BEGIN Passage provided
Using Pattern Matching

Pattern matching can be used in any Edge Rule condition that evaluates a request value. To enable pattern matching, prefix the value with:
pattern:^...$
Example:
pattern:^.*/video_chunk%-[^%-]+%-[^%-]+%.dash$
The pattern: prefix instructs the Edge Rule engine to evaluate the value using Lua pattern matching instead of a standard string comparison. Lua patterns are similar to regular expressions but intentionally simpler and optimized for performance.

Anchoring the Pattern

Patterns should normally be wrapped with:
^
$
This ensures the entire value is matched, rather than matching a substring. If the pattern: prefix is not used, the condition behaves as a normal string comparison.

Example

Pattern:
pattern:^.*/video_chunk%-[^%-]+%-[^%-]+%.dash$
Matches URLs such as:
/live/video_chunk-us-12345.dash
/live/video_chunk-es-54321.dash
Internally, Edge Rules evaluate patterns using Lua’s string.find function. This provides efficient pattern matching without requiring a full regular expression engine.

Example Use Cases

Matching Streaming Manifests

Streaming platforms often generate manifest files containing region identifiers or session identifiers in the filename. Example URLs:
/live/video_chunk-us-12345.dash
/live/video_chunk-es-54321.dash
A pattern condition can match these files and apply actions such as:
  • Custom cache control
  • Edge redirects
  • Request routing

Targeting Versioned Assets

Many build systems generate versioned assets:
/assets/app-1.4.7.js
/assets/app-1.4.8.js
/assets/app-1.5.0.js
A pattern condition allows matching all versions using a single rule. Common use cases include:
  • Cache rules
  • Rate limiting
  • Header modification

Security Filtering

Pattern matching can also be used in security rules. Example scenarios:
  • Blocking administrative endpoints
  • Detecting suspicious request patterns
  • Filtering specific URL structures
These rules can be combined with conditions such as cookie presence or header values.
END Passage provided
BEGIN Listed records
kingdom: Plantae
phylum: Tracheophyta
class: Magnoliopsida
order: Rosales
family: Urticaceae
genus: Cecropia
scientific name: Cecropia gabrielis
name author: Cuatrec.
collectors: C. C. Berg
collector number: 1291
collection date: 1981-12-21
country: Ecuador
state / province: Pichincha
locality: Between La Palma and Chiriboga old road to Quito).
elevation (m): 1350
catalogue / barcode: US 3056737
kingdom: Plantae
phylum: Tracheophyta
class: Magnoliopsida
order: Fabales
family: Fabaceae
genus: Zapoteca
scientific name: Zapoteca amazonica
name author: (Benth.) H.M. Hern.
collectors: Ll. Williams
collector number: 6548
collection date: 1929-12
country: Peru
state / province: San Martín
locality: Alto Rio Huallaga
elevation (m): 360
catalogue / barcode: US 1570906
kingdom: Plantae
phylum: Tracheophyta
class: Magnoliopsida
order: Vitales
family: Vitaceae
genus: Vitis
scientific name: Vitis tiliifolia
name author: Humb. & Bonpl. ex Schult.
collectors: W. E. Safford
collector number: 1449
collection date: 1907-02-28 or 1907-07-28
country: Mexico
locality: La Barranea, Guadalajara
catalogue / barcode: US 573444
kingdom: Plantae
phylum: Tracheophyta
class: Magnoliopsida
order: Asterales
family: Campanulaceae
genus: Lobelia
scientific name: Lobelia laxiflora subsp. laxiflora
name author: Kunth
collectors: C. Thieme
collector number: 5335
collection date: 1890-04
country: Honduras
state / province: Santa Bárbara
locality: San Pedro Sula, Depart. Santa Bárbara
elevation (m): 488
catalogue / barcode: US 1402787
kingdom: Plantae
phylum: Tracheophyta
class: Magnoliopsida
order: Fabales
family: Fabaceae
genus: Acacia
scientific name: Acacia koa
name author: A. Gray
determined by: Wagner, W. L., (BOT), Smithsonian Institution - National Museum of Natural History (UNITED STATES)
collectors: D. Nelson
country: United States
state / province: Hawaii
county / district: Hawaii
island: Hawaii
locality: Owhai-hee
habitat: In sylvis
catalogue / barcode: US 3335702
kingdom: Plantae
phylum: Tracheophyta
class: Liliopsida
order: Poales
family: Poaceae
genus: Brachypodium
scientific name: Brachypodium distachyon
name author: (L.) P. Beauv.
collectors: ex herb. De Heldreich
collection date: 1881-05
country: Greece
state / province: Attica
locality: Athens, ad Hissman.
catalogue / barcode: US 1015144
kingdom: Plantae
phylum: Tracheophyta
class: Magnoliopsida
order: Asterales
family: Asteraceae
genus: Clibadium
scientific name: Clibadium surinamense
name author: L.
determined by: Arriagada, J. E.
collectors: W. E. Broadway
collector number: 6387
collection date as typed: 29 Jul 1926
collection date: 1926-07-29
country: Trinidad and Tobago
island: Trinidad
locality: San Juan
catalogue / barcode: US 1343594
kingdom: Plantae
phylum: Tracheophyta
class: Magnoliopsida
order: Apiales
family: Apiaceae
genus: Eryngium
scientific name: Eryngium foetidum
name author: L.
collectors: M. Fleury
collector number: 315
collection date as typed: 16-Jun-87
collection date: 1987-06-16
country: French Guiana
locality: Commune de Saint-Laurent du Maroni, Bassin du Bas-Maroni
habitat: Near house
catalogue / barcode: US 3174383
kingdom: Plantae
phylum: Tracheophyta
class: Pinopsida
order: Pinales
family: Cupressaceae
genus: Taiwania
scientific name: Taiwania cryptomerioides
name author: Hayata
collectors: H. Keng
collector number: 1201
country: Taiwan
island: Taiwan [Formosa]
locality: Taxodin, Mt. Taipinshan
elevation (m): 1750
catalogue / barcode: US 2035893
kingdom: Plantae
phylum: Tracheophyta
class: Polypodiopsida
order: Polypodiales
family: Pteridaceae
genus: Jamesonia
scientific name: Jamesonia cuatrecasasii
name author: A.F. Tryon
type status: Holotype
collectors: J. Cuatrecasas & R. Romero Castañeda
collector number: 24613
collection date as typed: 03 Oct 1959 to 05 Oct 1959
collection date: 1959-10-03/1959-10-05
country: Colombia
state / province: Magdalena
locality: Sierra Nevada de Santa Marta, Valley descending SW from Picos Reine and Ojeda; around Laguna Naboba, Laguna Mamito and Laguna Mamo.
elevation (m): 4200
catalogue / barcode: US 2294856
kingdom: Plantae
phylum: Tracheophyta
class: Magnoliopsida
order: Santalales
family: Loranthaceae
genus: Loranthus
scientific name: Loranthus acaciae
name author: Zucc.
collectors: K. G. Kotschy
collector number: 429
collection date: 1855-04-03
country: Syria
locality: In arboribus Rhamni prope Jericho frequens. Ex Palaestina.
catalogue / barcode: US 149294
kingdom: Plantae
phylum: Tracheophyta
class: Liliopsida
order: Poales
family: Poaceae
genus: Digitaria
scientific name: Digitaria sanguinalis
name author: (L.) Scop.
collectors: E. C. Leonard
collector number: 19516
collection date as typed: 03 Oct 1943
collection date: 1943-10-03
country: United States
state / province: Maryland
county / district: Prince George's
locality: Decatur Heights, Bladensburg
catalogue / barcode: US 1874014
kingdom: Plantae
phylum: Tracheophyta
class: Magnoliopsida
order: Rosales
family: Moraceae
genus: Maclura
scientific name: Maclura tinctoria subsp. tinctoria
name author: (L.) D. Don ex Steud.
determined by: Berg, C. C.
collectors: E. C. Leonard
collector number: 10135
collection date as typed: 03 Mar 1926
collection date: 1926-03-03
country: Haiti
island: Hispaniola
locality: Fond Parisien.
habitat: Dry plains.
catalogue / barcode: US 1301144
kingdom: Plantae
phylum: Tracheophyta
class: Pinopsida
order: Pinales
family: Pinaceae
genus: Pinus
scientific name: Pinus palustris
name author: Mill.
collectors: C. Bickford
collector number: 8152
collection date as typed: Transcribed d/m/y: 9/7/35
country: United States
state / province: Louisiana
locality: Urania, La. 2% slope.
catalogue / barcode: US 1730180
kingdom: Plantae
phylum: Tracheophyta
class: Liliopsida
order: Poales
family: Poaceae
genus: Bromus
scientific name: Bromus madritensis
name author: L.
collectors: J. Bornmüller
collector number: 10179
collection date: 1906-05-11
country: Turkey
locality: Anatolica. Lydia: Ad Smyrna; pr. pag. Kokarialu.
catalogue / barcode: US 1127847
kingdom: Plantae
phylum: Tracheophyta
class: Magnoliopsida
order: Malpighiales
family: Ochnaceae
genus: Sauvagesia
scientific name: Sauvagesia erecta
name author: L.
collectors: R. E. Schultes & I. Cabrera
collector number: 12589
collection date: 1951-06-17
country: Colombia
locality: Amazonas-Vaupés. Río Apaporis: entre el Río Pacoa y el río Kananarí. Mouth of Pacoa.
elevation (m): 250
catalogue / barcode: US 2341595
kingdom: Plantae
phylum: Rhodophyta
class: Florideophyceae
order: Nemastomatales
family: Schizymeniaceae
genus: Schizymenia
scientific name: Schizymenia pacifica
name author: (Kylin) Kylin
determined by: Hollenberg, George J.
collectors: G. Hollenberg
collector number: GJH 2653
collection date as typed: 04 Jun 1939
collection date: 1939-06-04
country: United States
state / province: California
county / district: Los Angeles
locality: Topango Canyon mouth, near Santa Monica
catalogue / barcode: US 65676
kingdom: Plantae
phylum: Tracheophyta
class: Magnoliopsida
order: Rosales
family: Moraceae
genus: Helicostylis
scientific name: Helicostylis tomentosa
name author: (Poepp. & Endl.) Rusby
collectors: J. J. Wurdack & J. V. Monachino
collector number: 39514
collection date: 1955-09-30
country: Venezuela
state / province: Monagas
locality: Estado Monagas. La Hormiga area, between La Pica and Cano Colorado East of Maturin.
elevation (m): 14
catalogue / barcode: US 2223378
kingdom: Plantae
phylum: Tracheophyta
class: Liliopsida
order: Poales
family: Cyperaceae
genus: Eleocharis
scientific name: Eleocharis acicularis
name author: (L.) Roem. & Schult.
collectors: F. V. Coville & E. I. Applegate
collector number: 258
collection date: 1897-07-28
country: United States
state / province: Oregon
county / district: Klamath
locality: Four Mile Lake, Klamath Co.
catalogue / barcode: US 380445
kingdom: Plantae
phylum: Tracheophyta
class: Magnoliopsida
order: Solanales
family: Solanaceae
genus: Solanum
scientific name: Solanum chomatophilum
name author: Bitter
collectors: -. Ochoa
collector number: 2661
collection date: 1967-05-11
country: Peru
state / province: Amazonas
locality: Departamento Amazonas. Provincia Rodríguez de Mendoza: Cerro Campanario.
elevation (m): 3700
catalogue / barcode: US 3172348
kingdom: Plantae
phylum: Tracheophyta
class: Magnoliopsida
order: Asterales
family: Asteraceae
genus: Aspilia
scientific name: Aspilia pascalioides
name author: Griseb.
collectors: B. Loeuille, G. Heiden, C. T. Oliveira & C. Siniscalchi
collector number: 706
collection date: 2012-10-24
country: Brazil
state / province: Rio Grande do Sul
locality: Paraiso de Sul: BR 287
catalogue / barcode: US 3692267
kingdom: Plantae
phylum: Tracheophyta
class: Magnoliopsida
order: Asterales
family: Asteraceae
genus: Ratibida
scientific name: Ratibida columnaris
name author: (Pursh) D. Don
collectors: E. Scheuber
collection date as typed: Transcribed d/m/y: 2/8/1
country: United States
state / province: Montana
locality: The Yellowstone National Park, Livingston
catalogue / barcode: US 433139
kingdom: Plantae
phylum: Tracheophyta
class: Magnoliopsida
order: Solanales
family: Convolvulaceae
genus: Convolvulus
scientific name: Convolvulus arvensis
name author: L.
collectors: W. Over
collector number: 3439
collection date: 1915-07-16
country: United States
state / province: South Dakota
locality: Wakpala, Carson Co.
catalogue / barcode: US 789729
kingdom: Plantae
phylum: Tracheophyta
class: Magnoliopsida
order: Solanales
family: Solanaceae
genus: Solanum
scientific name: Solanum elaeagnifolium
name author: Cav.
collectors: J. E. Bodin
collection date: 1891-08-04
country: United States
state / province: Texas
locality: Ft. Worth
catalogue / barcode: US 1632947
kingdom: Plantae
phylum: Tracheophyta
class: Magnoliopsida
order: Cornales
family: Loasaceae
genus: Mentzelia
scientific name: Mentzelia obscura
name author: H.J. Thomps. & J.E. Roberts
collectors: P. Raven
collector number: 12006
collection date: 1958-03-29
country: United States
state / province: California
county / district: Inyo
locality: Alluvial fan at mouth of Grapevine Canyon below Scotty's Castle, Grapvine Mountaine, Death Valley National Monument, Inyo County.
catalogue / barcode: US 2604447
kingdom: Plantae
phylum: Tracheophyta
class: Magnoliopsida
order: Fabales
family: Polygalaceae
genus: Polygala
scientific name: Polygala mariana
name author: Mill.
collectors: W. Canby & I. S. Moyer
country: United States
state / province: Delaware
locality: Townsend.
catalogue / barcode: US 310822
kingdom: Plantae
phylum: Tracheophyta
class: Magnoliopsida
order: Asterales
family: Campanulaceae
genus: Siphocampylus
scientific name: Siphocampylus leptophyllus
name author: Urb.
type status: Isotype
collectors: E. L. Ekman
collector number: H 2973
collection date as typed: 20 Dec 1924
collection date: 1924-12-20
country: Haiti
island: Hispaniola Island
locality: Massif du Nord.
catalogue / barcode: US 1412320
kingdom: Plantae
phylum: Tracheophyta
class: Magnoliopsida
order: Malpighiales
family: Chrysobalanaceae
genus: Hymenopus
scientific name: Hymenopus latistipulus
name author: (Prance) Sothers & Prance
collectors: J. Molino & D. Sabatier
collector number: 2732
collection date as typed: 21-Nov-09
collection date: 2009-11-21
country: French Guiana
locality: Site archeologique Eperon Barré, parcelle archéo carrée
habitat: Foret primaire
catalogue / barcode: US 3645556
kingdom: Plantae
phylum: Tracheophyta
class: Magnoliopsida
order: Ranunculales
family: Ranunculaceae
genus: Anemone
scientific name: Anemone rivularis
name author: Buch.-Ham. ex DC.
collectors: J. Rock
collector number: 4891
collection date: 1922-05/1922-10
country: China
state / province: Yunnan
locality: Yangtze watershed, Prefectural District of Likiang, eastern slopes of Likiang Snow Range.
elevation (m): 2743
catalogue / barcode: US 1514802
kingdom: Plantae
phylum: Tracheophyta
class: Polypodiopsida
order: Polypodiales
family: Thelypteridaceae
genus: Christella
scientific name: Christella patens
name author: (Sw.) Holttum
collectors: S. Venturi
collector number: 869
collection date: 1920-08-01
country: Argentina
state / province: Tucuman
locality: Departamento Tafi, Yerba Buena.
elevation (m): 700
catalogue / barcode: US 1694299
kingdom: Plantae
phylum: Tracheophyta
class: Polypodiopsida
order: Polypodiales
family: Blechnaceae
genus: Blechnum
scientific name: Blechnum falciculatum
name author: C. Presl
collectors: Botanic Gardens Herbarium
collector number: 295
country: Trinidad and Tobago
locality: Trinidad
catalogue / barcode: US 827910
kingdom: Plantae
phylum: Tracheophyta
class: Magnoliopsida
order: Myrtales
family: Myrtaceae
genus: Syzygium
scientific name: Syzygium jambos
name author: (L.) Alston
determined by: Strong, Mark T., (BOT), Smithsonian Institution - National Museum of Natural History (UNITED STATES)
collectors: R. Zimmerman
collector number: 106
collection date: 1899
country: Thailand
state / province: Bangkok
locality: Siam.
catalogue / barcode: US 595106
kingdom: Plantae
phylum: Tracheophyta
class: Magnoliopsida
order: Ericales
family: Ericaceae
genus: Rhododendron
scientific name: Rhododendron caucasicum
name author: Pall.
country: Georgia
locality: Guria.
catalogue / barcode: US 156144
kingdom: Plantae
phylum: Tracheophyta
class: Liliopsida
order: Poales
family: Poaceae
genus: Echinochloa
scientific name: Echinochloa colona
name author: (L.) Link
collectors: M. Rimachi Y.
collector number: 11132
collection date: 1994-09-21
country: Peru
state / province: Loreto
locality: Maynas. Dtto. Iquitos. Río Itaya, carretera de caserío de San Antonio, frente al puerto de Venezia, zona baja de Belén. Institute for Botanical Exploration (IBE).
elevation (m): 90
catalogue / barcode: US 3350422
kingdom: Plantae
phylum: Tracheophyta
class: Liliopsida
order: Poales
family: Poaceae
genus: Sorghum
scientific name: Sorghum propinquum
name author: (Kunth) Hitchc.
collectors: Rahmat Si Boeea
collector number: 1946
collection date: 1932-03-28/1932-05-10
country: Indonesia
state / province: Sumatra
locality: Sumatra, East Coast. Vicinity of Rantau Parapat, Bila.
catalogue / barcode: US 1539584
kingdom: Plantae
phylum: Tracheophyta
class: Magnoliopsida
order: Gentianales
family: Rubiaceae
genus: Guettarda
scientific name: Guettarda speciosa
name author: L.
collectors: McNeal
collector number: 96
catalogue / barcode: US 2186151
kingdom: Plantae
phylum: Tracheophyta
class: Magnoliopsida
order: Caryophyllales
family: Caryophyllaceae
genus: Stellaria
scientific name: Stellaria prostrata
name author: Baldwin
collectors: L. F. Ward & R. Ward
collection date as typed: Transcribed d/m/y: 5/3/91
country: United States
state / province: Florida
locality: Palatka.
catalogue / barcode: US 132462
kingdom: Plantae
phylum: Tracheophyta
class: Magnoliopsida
END Listed records
## What the task requires
Continue the Edge Rules pattern-matching guide from its last sentence.

## The answer
Lua Pattern Cheat Sheet

Edge Rules use Lua patterns, which are simpler than full regular expressions.

Format

pattern:^...$
Edge Rules evaluate patterns using Lua’s string.find.

Anchors

SymbolMeaning
^Start of string
$End of string

Character Classes

PatternMeaning
%dDigit
%aLetter
%wAlphanumeric + _
.Any character
[abc]Match a, b, or c
[^abc]Match any character except a, b, or c

Repeaters

PatternMeaning
+1 or more
*0 or more (greedy)
-0 or more (non-greedy)

Escaping Characters

Use % to escape special characters. Examples:
%.   # literal dot
%-   # literal hyphen

Limitations

Lua patterns are intentionally simpler than full regular expressions. Unsupported features include:
  • Alternation (|)
  • Lookaheads / lookbehinds
  • Full PCRE syntax
These limitations help ensure pattern evaluation remains fast and predictable across the edge network.